American mathematician

Fadil Santosa is a professor of applied mathematics and statistics at Johns Hopkins University, where he is currently the Yu Wu and Chaomei Chen Department Head. Before, he was a professor at the University of Minnesota.

At the University of Minnesota he was director of the Minnesota Center for Industrial Mathematics, and later director of the Institute for Mathematics and its Applications (IMA) from 2008 to 2017.

Santosa is a Fellow of the American Mathematical Society and the Society for Industrial and Applied Mathematics (SIAM).

Santosa has been recognized with the 2023 SIAM Prize for Distinguished Service to the Profession. He also received the 2023 Johns Hopkins Diversity Award.

Santosa is known for his work in applied mathematics (detailed below) and his efforts to connect academia and industry, which, in addition to the leadership roles mentioned earlier, include co-authoring a guide for mathematicians on finding careers in business, industry, and government.

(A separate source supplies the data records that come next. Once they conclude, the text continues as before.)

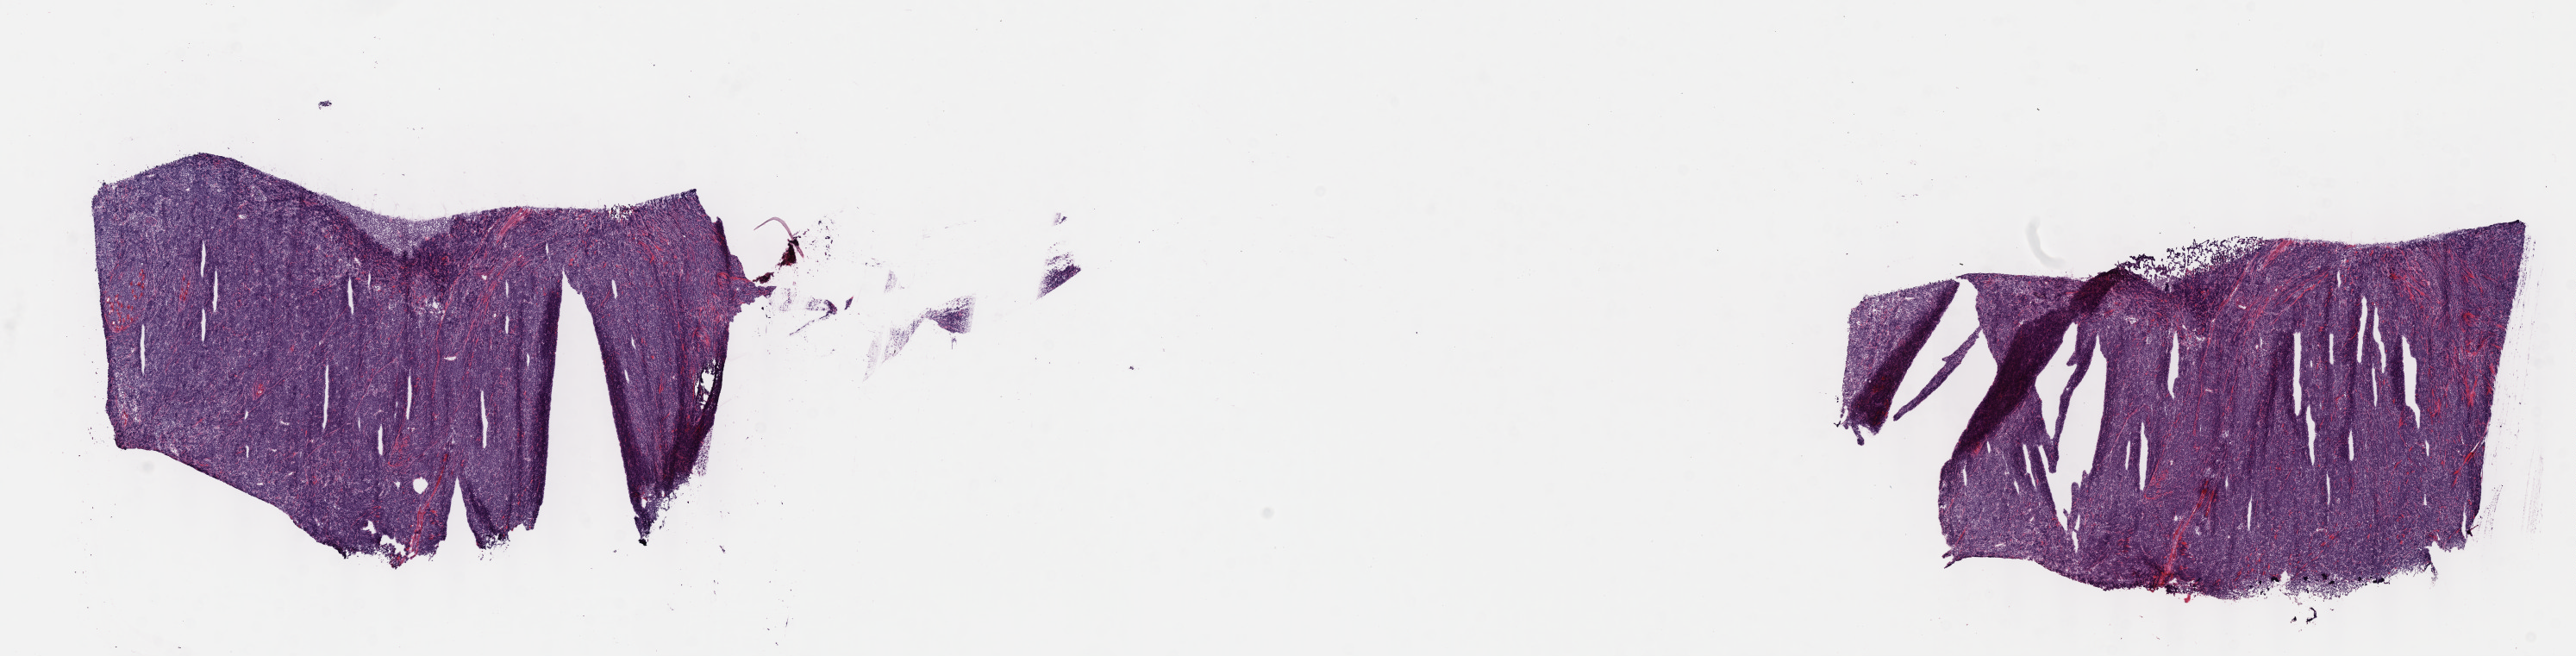
Digitized H&E-stained section — shown as a low-resolution overview of the whole scanned area (about 24.1 x 6.1 mm), cryosection, primary tumor, site: cranium. Male patient, age 11 years. Pathologist review of this section (percent, as recorded): tumor cells 90%, tumor nuclei 90%, stromal cells 10%, necrosis 0%, normal cells 0%. Infiltration values recorded for this section: lymphocyte infiltration 10%, monocyte infiltration 10%, neutrophil infiltration 0%.
• section: bottom of the tissue portion
• Ann Arbor stage (patient): Stage I
• diagnosis: Burkitt lymphoma, NOS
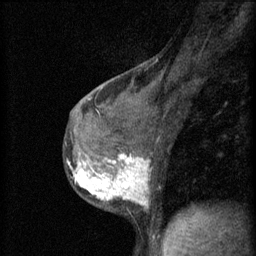
Breast MRI (dynamic contrast-enhanced), one sagittal slice; slice 33 of 60 in the series (ordered by position); 3 images stored at this slice position (order not interpretable as contrast timing); 1.5 T; TE 4.2 ms, TR 11 ms; 2 mm slice thickness; 256 × 256 image matrix. Female patient, age 37 years.
Structures marked on this image (semi-automatic segmentation, software-assisted and operator-edited):
- analysis volume of interest (the breast-tissue region the enhancement analysis was run in; not a lesion): bounding box <65,138,154,211> (left, top, right, bottom; pixels)
- tumour enhancement mask (voxels above the 70 % enhancement threshold inside the analysis volume of interest): <68,154,149,205>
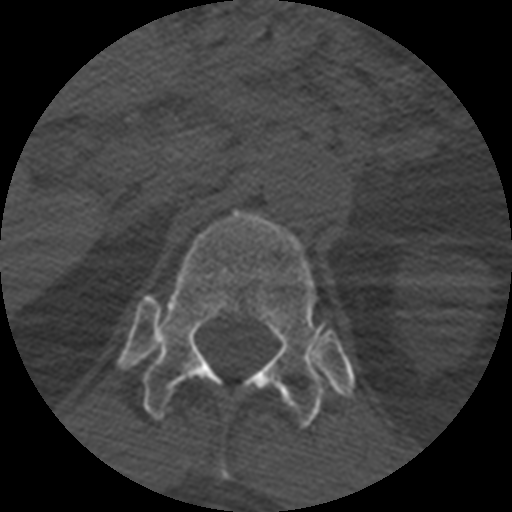
CT including the spine, one axial slice; slice 389 of 399 in the series (ordered by position); bone window (W 1800 / L 400 HU); 1.25 mm slice thickness; 512 × 512 image matrix, field of view 160 × 160 mm. Patient age 71 years. Case-level facts recorded for this patient, not image findings: primary cancer: prostate.
Structures marked on this image (semi-automatic segmentation, software-assisted and operator-edited):
- T11 vertebra: bounding box (x1, y1, x2, y2) in pixels: (218, 460, 230, 481)
- T12 vertebra: (141, 210, 329, 430)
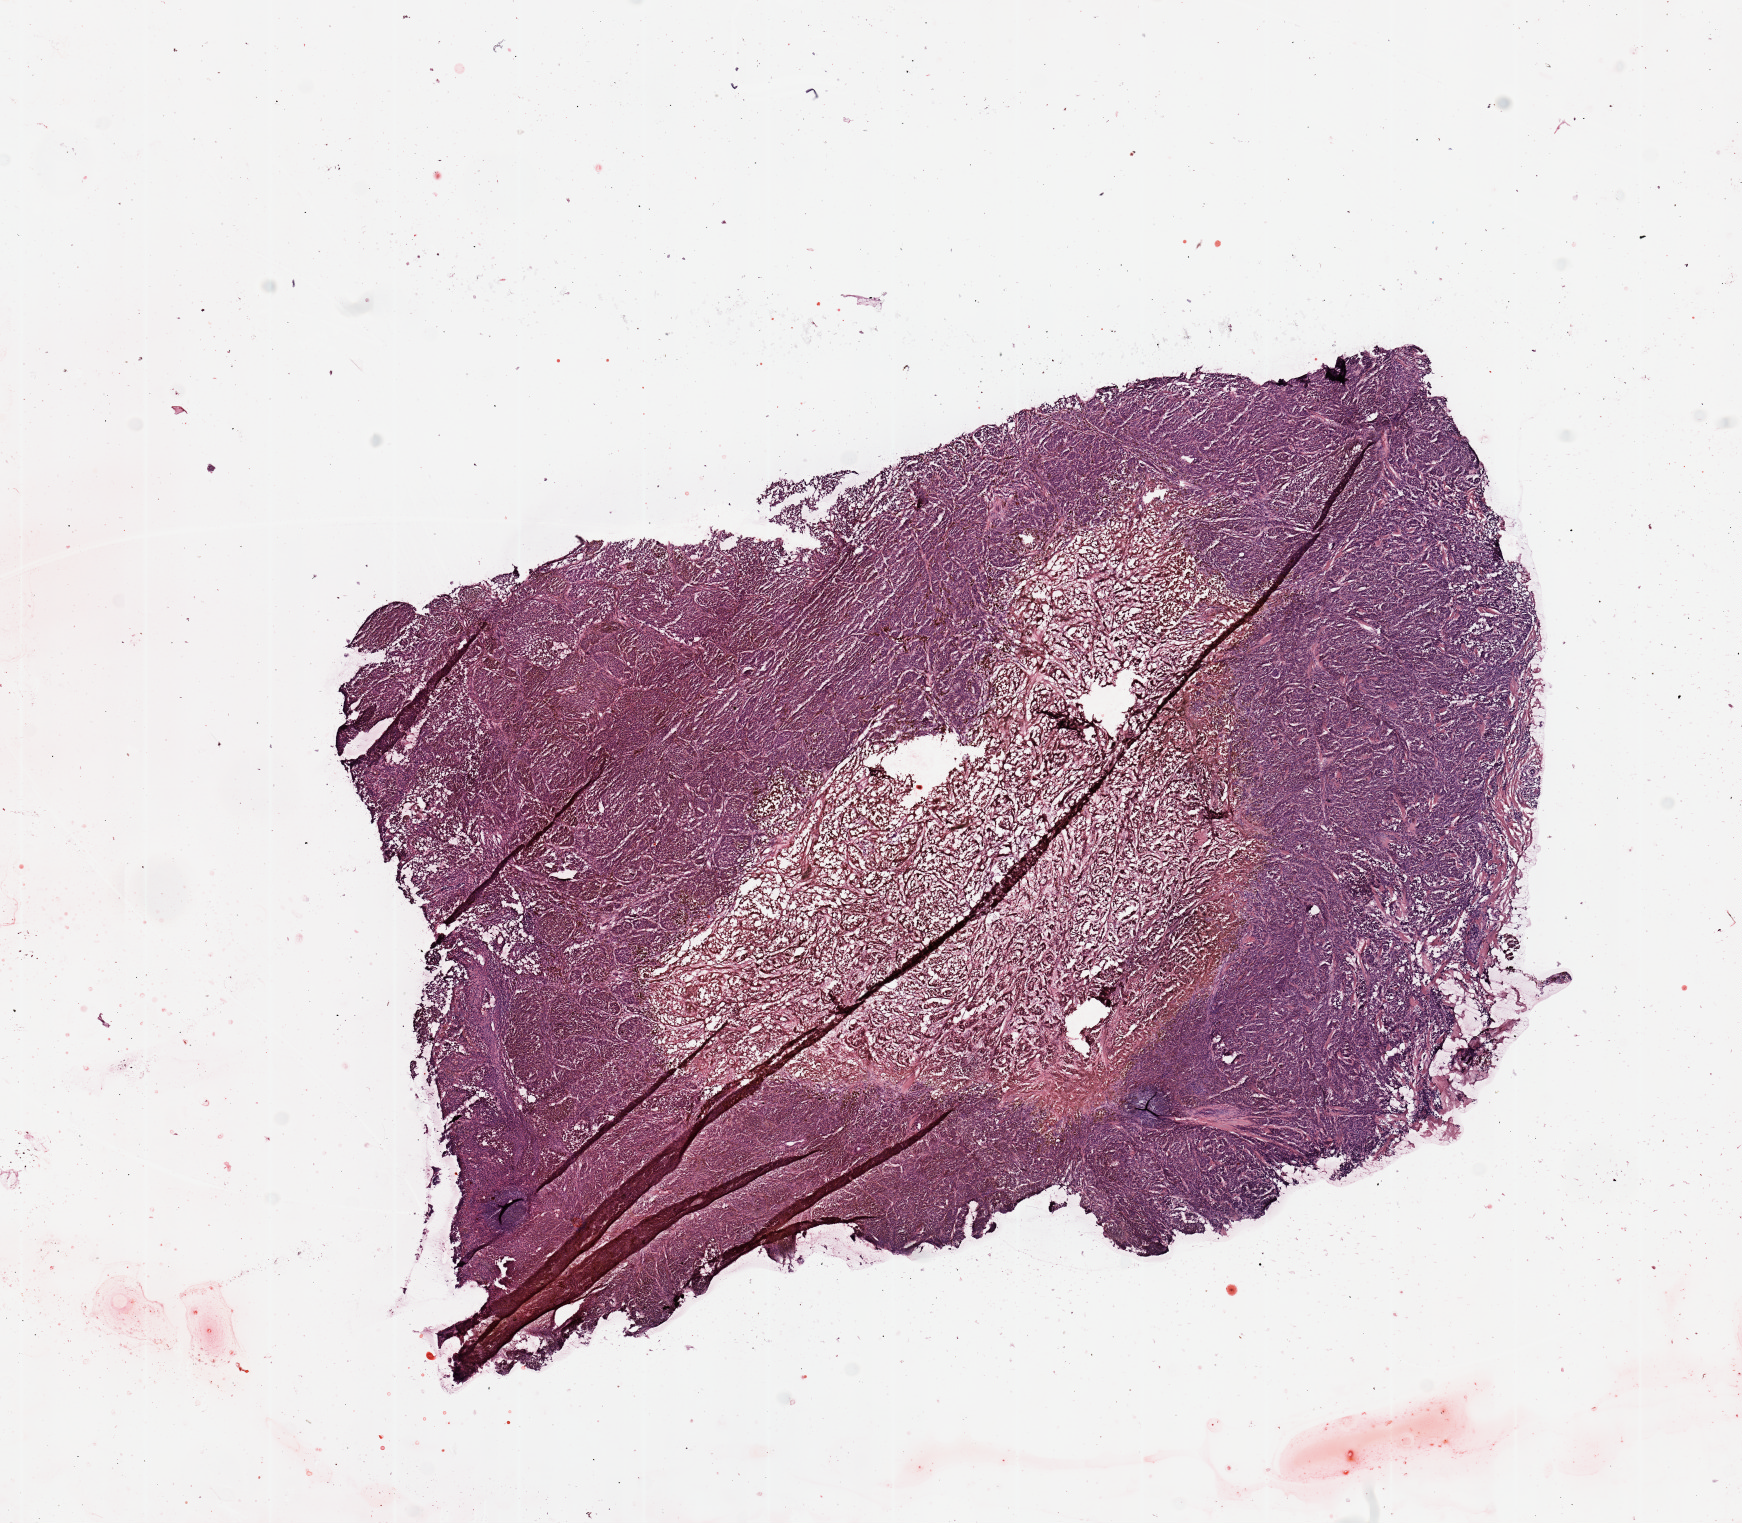
Whole-slide histology image, H&E — whole scanned area (about 13.8 x 12.0 mm) shown as a low-resolution overview; melanoma tumour tissue; sampled site not recorded. Male, 54 y/o.
Patient diagnosis (cohort enrolment): cutaneous melanoma (skin). Primary tumour site (as recorded): trunk.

Santosa holds two patents: for multifocal optical device design and for symbol-based decoding of optical codes.

==Research==

Santosa's research interests include inverse problems, wave phenomena in complex media, photonic devices, and optimal design. His research includes foundational work on using L^{1} optimization to find sparse solutions to inverse problems, with a 1986 paper now seen as a precursor to methods like compressed sensing and LASSO.

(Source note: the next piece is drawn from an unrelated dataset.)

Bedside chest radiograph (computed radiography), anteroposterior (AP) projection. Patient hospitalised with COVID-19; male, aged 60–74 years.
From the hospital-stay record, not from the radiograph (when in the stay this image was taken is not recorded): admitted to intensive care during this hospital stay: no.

Santosa was also one of the first to apply the level-set method to structural optimization and inverse scattering problems.

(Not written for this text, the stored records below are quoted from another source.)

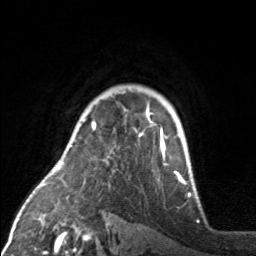
Breast MRI, one axial slice. Position 123 of 160 along the scan axis. Cropped to one breast. Dynamic contrast-enhanced series, time point 2 of 7 at this slice position (early post-contrast). 3 T. TE 1.7 ms, TR 4.6 ms. 1 mm slice thickness. 256 × 256 image matrix, field of view 160 × 160 mm. Female patient.
Structures marked on this image (semi-automatically segmented with operator editing):
- enhancing-tissue mask used for the functional tumour volume (all voxels passing the contrast-enhancement thresholds inside the analysis volume; usually the tumour): bounding box <92,92,176,174> (left, top, right, bottom; pixels)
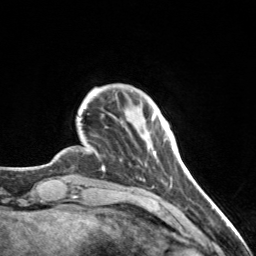
Breast MRI, one axial slice; position 22 of 160 along the scan axis; cropped to one breast; dynamic contrast-enhanced series, time point 2 of 7 at this slice position (early post-contrast); 3 T; TE 1.7 ms, TR 4.6 ms; 1 mm slice thickness; 256 × 256 image matrix. Female patient.
Outlined on this slice (semi-automatic segmentation, software-assisted and operator-edited):
- enhancing-tissue mask used for the functional tumour volume (all voxels passing the contrast-enhancement thresholds inside the analysis volume; usually the tumour): bounding box <154,147,173,154> (left, top, right, bottom; pixels)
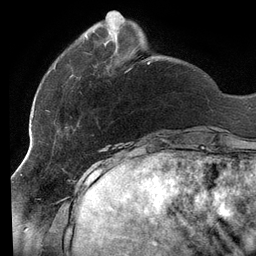
Breast MRI (dynamic contrast-enhanced), one axial slice. Cropped to one breast. Dynamic contrast-enhanced series, time point 2 of 6 at this slice position (early post-contrast). 3 T. TE 2.7 ms, TR 6.5 ms. 1.2 mm slice thickness. 256 × 256 image matrix, field of view 200 × 200 mm. Female patient.
Annotated regions visible in this slice (semi-automatic segmentation, software-assisted and operator-edited):
- enhancing-tissue mask used for the functional tumour volume (all voxels passing the contrast-enhancement thresholds inside the analysis volume; usually the tumour): bounding box (x1, y1, x2, y2) in pixels: (46, 35, 150, 128)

His PhD advisor was Robert W. Carroll. Santosa was born in Bandung, Indonesia.

==Selected publications==

Books

- BIG Jobs Guide: Business, Industry, and Government Careers for Mathematical Scientists, Statisticians, and Operations Researchers (2018), with Rachel Levy and Richard Laugesen.
- The Princeton Companion to Applied Mathematics (2015), co-edited with Nicholas J. Higham, Mark R. Dennis, Paul Glendinning, Paul A. Martin, and Jared Tanner.
- Analysis of Least-Squares Velocity Inversion (1989), with William W. Symes and Raymon L. Brown.

Journal articles

- Li, Yuying; Santosa, Fadil (1996). "A computational algorithm for minimizing total variation in image restoration". IEEE Transactions on Image Processing. 5 (6): 987–995.
- Santosa, Fadil; Symes, William W. (1986). "Linear inversion of band-limited reflection seismograms". SIAM Journal on Scientific and Statistical Computing. 7 (4): 1307–1330. doi:10.1137/0907087.
- Osher, Stanley J.; Santosa, Fadil (2001). "Level set methods for optimization problems involving geometry and constraints: I. Frequencies of a two-density inhomogeneous drum". Journal of Computational Physics. 171 (1): 272–288.
- Rondi, Luca; Santosa, Fadil (2001). "Enhanced electrical impedance tomography via the Mumford–Shah functional". ESAIM: Control, Optimisation and Calculus of Variations. 6: 517–538. doi:10.1051/cocv:2001121.